## Data for this exercise:

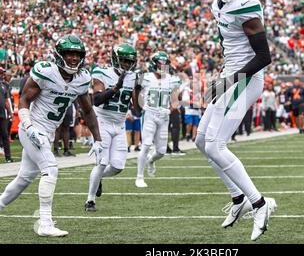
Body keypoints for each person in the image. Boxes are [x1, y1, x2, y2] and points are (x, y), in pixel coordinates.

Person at [195, 0, 276, 242]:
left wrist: (228, 79)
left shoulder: (246, 5)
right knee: (201, 142)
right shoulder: (218, 3)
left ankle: (259, 203)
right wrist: (224, 77)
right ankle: (238, 198)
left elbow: (264, 56)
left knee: (216, 145)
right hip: (231, 76)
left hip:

## Activity:
The answer is to be the lines from the one holding "left ankle: (259, 203)" through the end of the data above, transcribed character for character, both ends included.

## Task solution:
left ankle: (259, 203)
right wrist: (224, 77)
right ankle: (238, 198)
left elbow: (264, 56)
left knee: (216, 145)
right hip: (231, 76)
left hip:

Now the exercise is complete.